NIRS has been used to study a variety of neuronal processes, including vision (e.g., Villringer et al., 1993, Meek et al., 1995, Wobst et al., 2001, the motor and/or somatosensory system (e.g., Beese et al., 1998, Obrig et al., 1996b, Steinbrink et al., 2000, as well as higher cognitive functions such as language (e.g., Hock et al., 1997, Sakatani et al., 1998, Watanabe et al., 1998, and frontal brain activation with the Wisconsin Card Sorting Task (Fallgatter and Strik, 1998). These studies have generally relied on blocked designs where stimuli are presented for a period lasting from a few seconds to several minutes, followed by a period of rest or fixation. In contrast to blocked designs are event-related designs, which have been used by EEG researchers for decades and more recently with fMRI (Buckner et al., 1996). It has been shown that single event designs can be successfully used with NIRS (Obrig et al., 2000), but since the peak response in a region is considerably smaller with an event-related design than with a blocked design, it is an open question whether rapid presentation event-related designs, which assume that hemodynamic responses are linearly additive (Boynton et al., 1996), can be successfully used with current NIRS instruments. A recently published study (Schroeter et al., 2002) indicates that such designs can be used to study cognitive processes with NIRS when the interstimulus interval is as long as 12 sec. We extend this further by collecting event-related data with an interstimulus interval as small as 5 s.
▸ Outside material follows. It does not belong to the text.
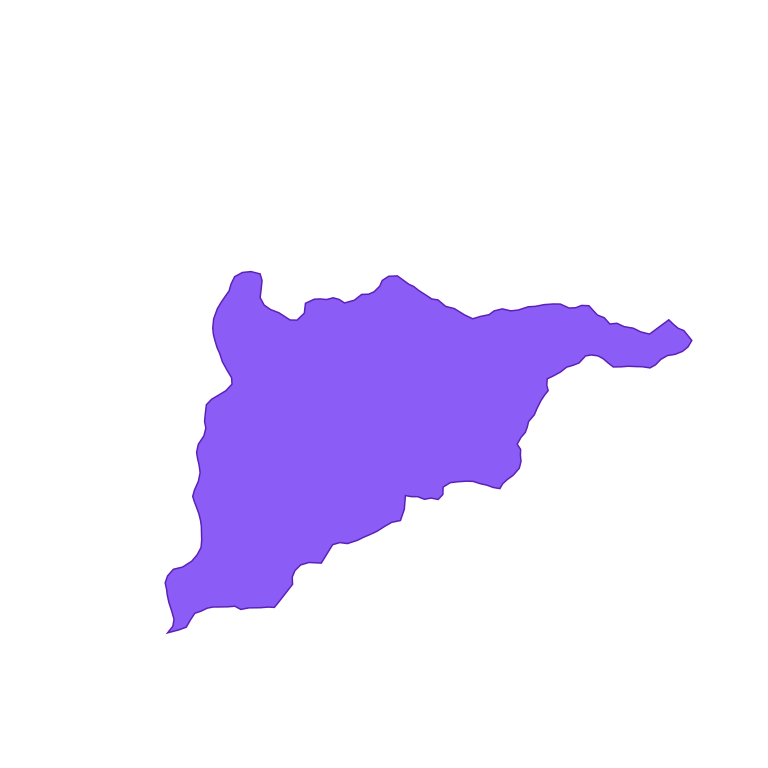 outline of Ipiaú, Bahia, Brazil, rotated 66°
{"feature_id": "56859067B59871971648685", "entity_name": "Ipiaú", "entity_type": "district", "adm_level": 2, "iso_a3": "BRA", "parent_name": "Brazil", "parent_adm1": "Bahia", "projection": "robinson", "projection_center": [-39.724, -14.039], "detail": "fine", "context": "isolated", "style": "filled", "palette": "violet", "viewbox_px": 768, "rotation_deg": 66, "n_neighbors": 0, "source": "geoboundaries", "source_scale": "gbopen_adm2", "svg_char_len": 2707}
<svg xmlns="http://www.w3.org/2000/svg" viewBox="0 0 768 768"><g transform="rotate(66 384 384)"><path d="M255.2,513.1L263.1,517.6L269.3,519.7L275.2,520.7L282.8,521.7L289.5,521.7L298.0,522.6L308.0,521.7L316.2,520.7L322.3,522.9L325.8,531.1L326.9,539.7L327.8,547.7L330.7,554.7L337.9,559.0L345.1,563.1L351.9,564.7L358.1,569.6L363.5,578.1L370.2,583.0L376.1,584.6L382.9,585.9L390.3,588.1L397.4,593.2L403.9,600.4L408.9,604.5L414.3,605.1L421.5,605.5L427.2,605.9L434.0,607.1L439.6,608.7L445.1,611.0L452.2,613.9L458.9,617.6L464.0,624.1L467.7,631.8L469.3,642.4L467.6,651.8L471.3,659.8L476.7,664.8L483.0,666.1L488.5,667.8L496.3,669.4L505.0,670.3L513.5,671.5L519.4,675.4L523.3,682.9L525.2,671.3L525.7,663.5L520.8,656.8L516.5,650.1L517.1,643.6L516.9,636.6L518.2,630.9L520.5,625.6L523.9,617.6L526.4,610.6L531.7,606.5L533.6,598.4L538.1,587.9L540.7,580.5L543.5,575.0L540.7,569.5L529.8,549.0L523.0,546.3L518.2,541.2L515.4,533.8L516.5,525.2L522.1,514.1L509.9,496.3L510.9,488.9L514.9,482.3L516.0,471.7L515.7,465.5L515.8,458.8L515.7,450.2L514.3,441.2L513.5,433.2L515.4,424.5L506.7,416.4L494.6,409.8L498.0,404.9L500.6,399.1L505.8,393.9L507.3,387.5L511.5,381.5L508.9,375.2L502.2,371.9L501.1,363.5L503.4,356.1L506.4,348.0L509.2,342.2L514.3,336.5L518.3,331.1L522.8,326.5L526.7,320.7L523.3,316.0L521.4,310.1L519.9,303.1L516.0,294.7L510.4,290.3L504.4,288.3L499.4,285.8L493.2,286.8L488.5,280.6L485.7,274.6L481.7,270.7L477.1,267.2L473.3,259.2L468.5,254.1L462.9,247.2L459.7,242.2L456.8,236.7L451.4,235.8L445.7,232.8L445.5,225.8L444.8,217.7L442.9,210.3L443.8,203.9L444.1,197.2L440.3,188.5L441.8,182.8L445.4,177.0L450.0,173.5L456.1,170.6L461.7,167.6L464.9,160.0L467.2,153.5L470.4,147.1L473.3,141.0L477.5,134.4L476.9,128.1L474.1,121.1L473.3,113.5L475.3,106.0L475.6,98.0L473.8,91.2L469.4,85.1L457.2,88.3L452.8,92.6L446.8,95.5L441.2,97.7L446.4,121.1L440.9,128.2L434.4,133.6L429.2,141.4L423.3,146.5L421.0,153.3L413.1,155.8L407.8,161.0L402.2,162.9L395.8,165.0L392.6,171.5L392.3,177.9L389.9,184.0L382.7,190.4L379.7,196.9L376.6,205.5L374.6,214.2L372.1,220.9L371.0,231.5L368.7,238.5L363.5,245.3L362.0,253.7L363.4,259.8L361.5,268.4L360.5,276.4L353.8,282.2L343.7,289.1L338.2,296.1L329.1,300.5L325.8,305.7L321.0,308.8L312.6,314.3L307.0,317.2L302.9,320.8L297.3,324.0L290.7,327.8L287.5,335.9L288.7,343.5L292.9,348.1L295.7,355.5L295.7,361.5L293.1,368.0L295.4,377.0L293.9,387.1L288.6,390.5L284.6,395.3L283.5,402.0L280.3,407.8L278.2,413.1L278.3,422.9L286.9,428.0L290.3,437.5L287.3,443.8L281.9,447.3L276.2,451.0L269.8,457.4L263.1,461.4L254.7,462.0L247.1,457.5L239.8,453.3L233.0,452.4L227.2,459.8L224.5,468.0L225.2,476.8L230.6,483.2L236.0,487.7L239.0,492.8L242.9,499.2L247.4,505.6L255.2,513.1Z" fill="#8b5cf6" stroke="#5b21b6" stroke-width="1.5"/></g></svg>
An important benefit of event-related experimental designs for NIRS is that they more efficiently average and reduce the contribution of confounding physiological signals. Previous research by our lab (Boas et al., 2002) and elsewhere (Wobst et al., 2001) indicates that data generated from stimuli presented in a blocked manner can include signals generated from physiological processes such as breathing and heart rate, and Mayer waves (low-frequency arterial pressure fluctuations), all of which are possibly physiological responses synchronized with the stimulus (Franceschini et al., 2000). The influence of these physiological processes on the detected signals is a matter of particular concern for experimental tasks eliciting changes in the measured hemodynamic parameters with amplitudes similar in magnitude to those elicited by the background physiological processes themselves (Gratton and Corballis, 1995).
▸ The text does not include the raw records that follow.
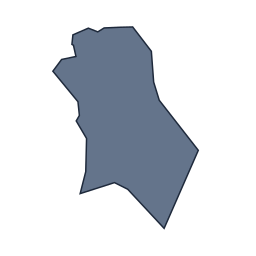 outline of Rubkona, Unity, South Sudan, rotated 172°
{"feature_id": "79223893B27394743162218", "entity_name": "Rubkona", "entity_type": "district", "adm_level": 2, "iso_a3": "SSD", "parent_name": "South Sudan", "parent_adm1": "Unity", "projection": "albers", "projection_center": [29.718, 9.304], "detail": "fine", "context": "isolated", "style": "filled", "palette": "slate", "viewbox_px": 256, "rotation_deg": 172, "n_neighbors": 0, "source": "geoboundaries", "source_scale": "gbopen_adm2", "svg_char_len": 461}
<svg xmlns="http://www.w3.org/2000/svg" viewBox="0 0 256 256"><g transform="rotate(172 128 128)"><path d="M171.9,218.6L170.5,217.5L169.6,206.1L184.2,205.1L194.5,194.7L173.9,161.0L174.4,147.2L178.3,142.2L170.5,123.4L175.9,90.7L184.5,69.7L149.0,75.8L136.8,67.4L106.2,23.6L61.5,96.1L93.2,151.1L96.2,169.9L94.2,200.7L109.3,227.4L122.1,228.9L137.7,230.4L144.6,227.4L153.4,232.4L169.6,227.9L171.9,218.6Z" fill="#64748b" stroke="#1e293b" stroke-width="1.5"/></g></svg>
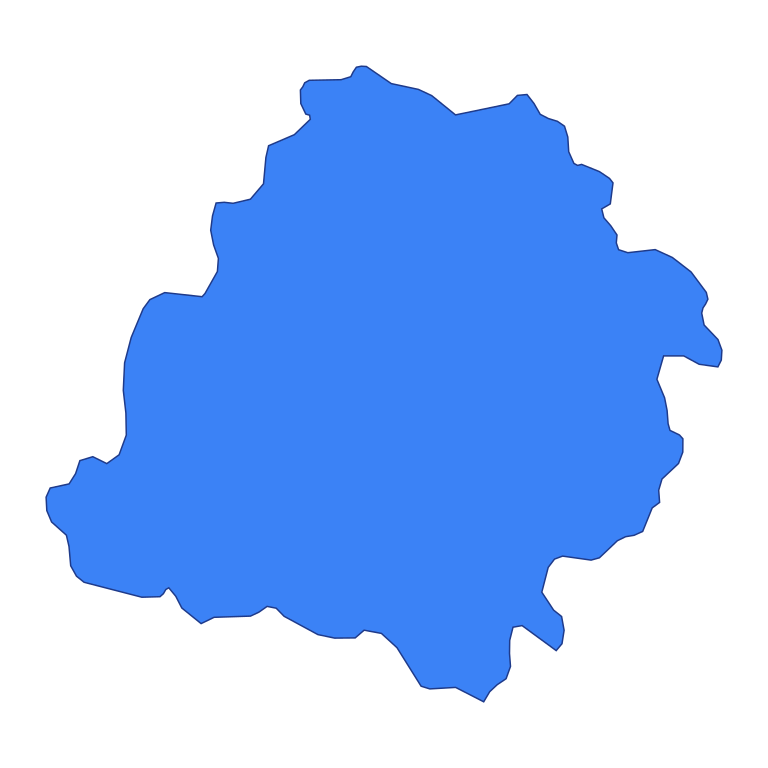 Łódź, Mercator projection
{"feature_id": "POL-3147", "entity_name": "Łódź", "entity_type": "Voivodeship", "adm_level": 1, "iso_a3": "POL", "parent_name": "Poland", "parent_adm1": "", "projection": "mercator", "projection_center": [19.498, 51.569], "detail": "fine", "context": "isolated", "style": "filled", "palette": "blue", "viewbox_px": 768, "rotation_deg": 0, "n_neighbors": 0, "source": "natural_earth", "source_scale": "10m", "svg_char_len": 1987}
<svg xmlns="http://www.w3.org/2000/svg" viewBox="0 0 768 768"><path d="M366.4,66.5L391.3,83.6L418.4,89.4L431.7,95.6L455.5,114.9L509.1,103.8L517.4,95.4L527.0,94.5L534.0,103.5L540.2,114.3L548.3,118.5L557.4,121.3L564.5,126.2L567.8,137.0L568.7,151.7L573.9,163.4L577.6,165.4L581.6,164.4L599.4,171.6L609.5,178.4L613.0,182.9L610.3,203.9L601.7,208.9L603.9,217.8L610.8,225.8L617.0,235.0L616.3,242.9L618.6,249.7L627.8,252.7L655.2,249.6L672.4,257.5L691.1,272.0L706.3,292.4L707.9,299.2L705.6,304.0L703.0,307.9L701.7,313.1L704.1,325.0L718.0,339.6L721.9,350.2L721.3,360.1L717.9,366.9L699.2,364.3L683.7,355.9L663.6,355.9L656.9,379.3L664.6,397.8L667.1,410.5L668.1,423.7L670.0,430.4L679.5,435.0L682.9,438.8L682.8,452.1L678.5,463.5L662.0,479.0L658.7,490.2L659.6,502.4L652.2,507.9L642.7,531.4L634.1,535.3L625.6,536.7L617.4,540.7L599.4,557.8L591.1,560.1L562.6,556.1L554.5,559.1L548.2,567.4L541.8,592.2L553.6,610.1L561.6,616.5L564.1,630.3L562.0,643.7L556.2,650.6L522.1,625.6L513.0,627.2L509.7,640.4L509.5,653.5L510.5,666.4L506.1,678.7L497.2,684.7L489.7,691.7L483.7,701.8L455.6,687.4L429.8,688.9L421.1,686.2L397.0,647.7L381.4,633.4L364.1,630.2L355.2,637.9L334.6,638.1L317.9,634.6L284.1,616.3L276.2,608.2L267.1,606.4L259.0,612.1L250.5,616.1L214.1,617.3L201.1,623.6L181.8,608.0L175.8,596.3L168.8,587.8L165.8,589.5L163.4,593.7L160.0,596.7L141.8,597.2L84.1,582.3L76.5,576.2L70.7,565.8L69.0,546.5L66.4,535.2L51.6,522.0L46.8,510.6L46.1,497.2L50.2,488.0L69.1,483.9L75.6,473.6L79.9,460.6L92.8,456.7L106.8,463.6L119.1,454.8L126.3,435.1L125.9,413.1L123.3,390.4L124.6,362.8L131.2,337.5L143.2,308.7L149.9,299.6L164.7,292.6L202.1,296.7L205.0,293.5L217.4,271.5L218.4,258.4L213.6,244.9L210.7,230.2L212.5,215.9L216.1,203.0L224.2,202.3L233.1,203.3L250.4,199.2L263.5,183.8L265.9,157.5L268.6,145.7L294.3,134.7L310.3,119.3L309.6,115.2L305.8,114.1L300.8,103.6L300.4,90.0L302.8,86.8L304.7,82.8L309.2,80.3L341.1,79.7L350.8,76.7L353.2,71.9L356.4,67.2L361.3,66.2L366.4,66.5Z" fill="#3b82f6" stroke="#1e3a8a" stroke-width="1.5"/></svg>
An important attribute of the NIRS technique is its ability to separate out the oxyhemoglobin and deoxyhemoglobin contributions to the hemodynamic response function, making it suitable for exploring issues related to the hemodynamic response function. Issues that we examine here include the onset times of HbO, HbT, and HbR, early deoxygenation, the time to peak response of these species, and the poststimulus response.

The early deoxygenation occurs during the first several seconds of the hemodynamic response at the locus of neural activity after the presentation of a brief stimulus, which is then followed by a more pronounced decrease in deoxygenation as oxyhemoglobin flows into the area (Frostig et al., 1990). This so-called “initial dip” may be important for improving spatial localization of the neuronal signal. Evidence for early deoxygenation comes from fMRI and invasive optical imaging. It has been reported in research involving several species including the cat (Frostig et al., 1990), the rat (Jones et al., 2001), and the human Menon et al., 1995, Hu et al., 1997; yet the very existence of the dip is a matter of controversy, for it is inconsistently found. Because those who find the dip have generally studied the visual cortex and those who do not find the dip have not, we tested the hypothesis that different parts of the cortex behave differently with respect to their hemodynamic response functions. In this study, we compared the hemodynamic response functions generated from human motor and visual cortices using rapid presentation event-related paradigms, finding significant differences between the areas. We also examine the poststimulus recovery of the response function and find that the poststimulus overshoot of the deoxyhemoglobin cannot be described by the common explanation of a delayed recovery of the total hemoglobin concentration Mandeville et al., 1998, Leite, et al., 2002. We discuss these results in the context of vascular models.